▸ **Problem**:
For the records that follow, please set down exactly the lines between the one holding "right elbow: (139, 244)" and the one holding "right back paw: (73, 223)", inclusive, and only those.

▸ **Given data**:
********
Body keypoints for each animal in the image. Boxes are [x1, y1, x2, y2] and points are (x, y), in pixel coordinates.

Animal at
********
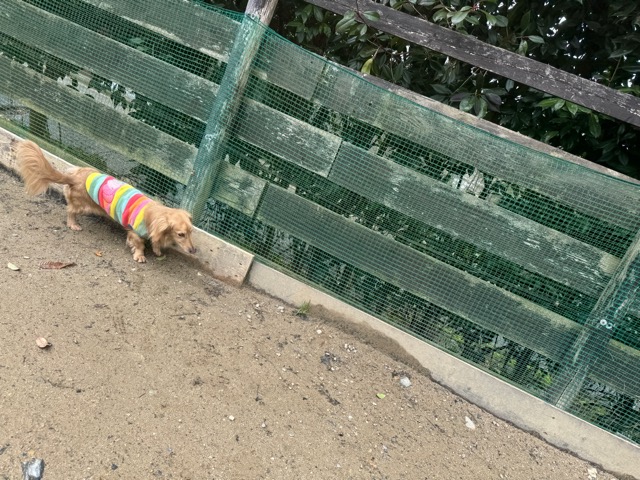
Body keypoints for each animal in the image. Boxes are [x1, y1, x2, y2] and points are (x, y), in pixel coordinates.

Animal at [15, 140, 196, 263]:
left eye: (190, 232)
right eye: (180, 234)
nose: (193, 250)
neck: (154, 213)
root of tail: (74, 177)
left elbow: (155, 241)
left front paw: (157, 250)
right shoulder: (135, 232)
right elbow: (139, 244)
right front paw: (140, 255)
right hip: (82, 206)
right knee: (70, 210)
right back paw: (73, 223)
********
▸ **Reply**:
right elbow: (139, 244)
right front paw: (140, 255)
right hip: (82, 206)
right knee: (70, 210)
right back paw: (73, 223)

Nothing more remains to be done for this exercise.